Is there any way to write an equation that means the proportion between two intervals?
For example, if I have the intervals [3,4] and [1,5] I would like to know the proportion between them, but I'm not sure if $\dfrac{[3,4]}{[1,5]}$ would mean that. Is there any to calculate the percentage of the coverage of the first interval over the second?

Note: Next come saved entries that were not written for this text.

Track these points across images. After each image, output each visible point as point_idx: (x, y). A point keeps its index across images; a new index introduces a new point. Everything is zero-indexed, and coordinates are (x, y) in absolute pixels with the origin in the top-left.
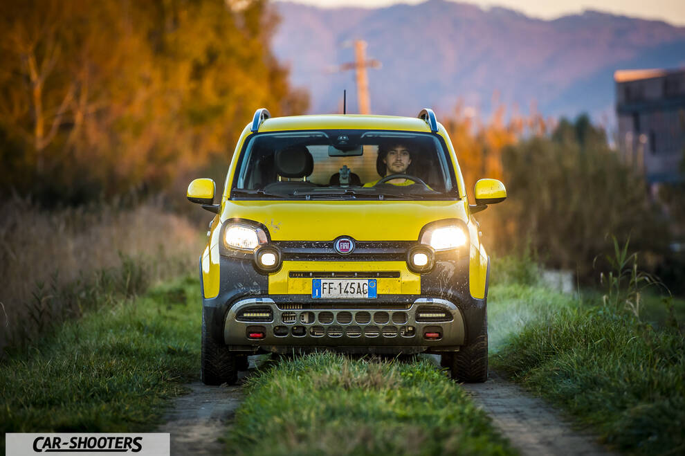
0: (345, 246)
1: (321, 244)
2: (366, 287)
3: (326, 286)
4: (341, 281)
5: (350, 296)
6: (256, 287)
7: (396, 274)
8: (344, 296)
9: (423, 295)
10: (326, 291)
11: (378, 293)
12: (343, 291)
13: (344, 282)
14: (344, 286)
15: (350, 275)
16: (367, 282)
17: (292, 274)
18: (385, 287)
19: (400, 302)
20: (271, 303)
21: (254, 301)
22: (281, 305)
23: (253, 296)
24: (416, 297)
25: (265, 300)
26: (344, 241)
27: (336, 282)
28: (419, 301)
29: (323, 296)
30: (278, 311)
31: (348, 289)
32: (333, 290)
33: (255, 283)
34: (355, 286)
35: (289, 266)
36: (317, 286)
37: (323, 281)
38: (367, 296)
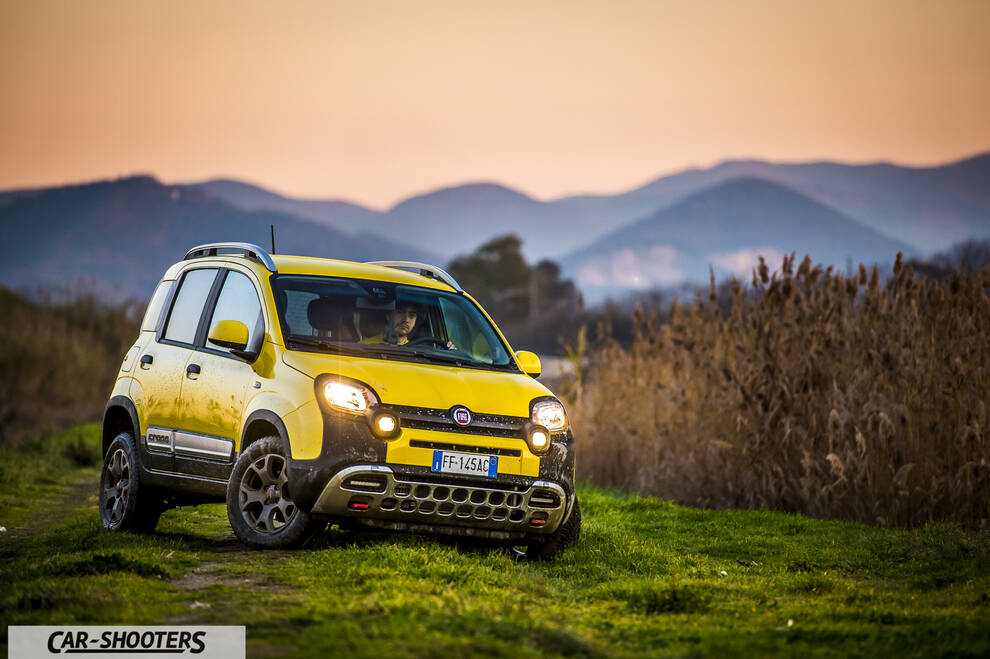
0: (463, 417)
1: (436, 412)
2: (487, 464)
3: (448, 459)
4: (462, 455)
5: (470, 472)
6: (372, 454)
7: (517, 453)
8: (465, 471)
9: (541, 477)
10: (447, 465)
11: (499, 471)
12: (464, 466)
13: (467, 456)
14: (465, 461)
15: (472, 449)
16: (488, 458)
17: (414, 443)
18: (506, 466)
19: (518, 483)
20: (389, 473)
21: (368, 468)
22: (398, 476)
23: (368, 463)
24: (534, 479)
25: (382, 469)
26: (461, 412)
27: (458, 455)
28: (537, 483)
29: (442, 470)
30: (393, 482)
31: (469, 465)
32: (454, 464)
33: (371, 449)
34: (477, 462)
35: (409, 433)
36: (437, 458)
37: (444, 454)
38: (487, 474)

Or... is there any notation that means the size of the interval (something analogue to the |Z| that represents the size of a set)?
Thanks!
On
Let $d(x,y)=|x-y|$ be the usual distance on $\mathbb{R}$ (it corresponds to the standard topology). Then what you're seeking is $$\frac{d(3,4)}{d(1,5)}=\frac{|3-4|}{|1-5|}=\frac{1}{4}$$ In the same spirit, we can define the diameter of a real set $A$ $$diam(A)=\{d(x,y);~~x,y\in A\}$$ Then we can write the ratio as $$\frac{diam([3,4])}{diam([1,5])}$$
The size (or length) of the first interval is $4-3=1$, and the length of the second interval is $5-1=4$. Your fraction therefore is 1/4.
In general you can calculate the length using the absolute value function. $|4-3| = |3-4| = 1$.
You have to talk about the length of the intervals, since there are infinitely many real numbers in any interval, so you can't talk about the size of them as if they are sets.
Is that what you mean?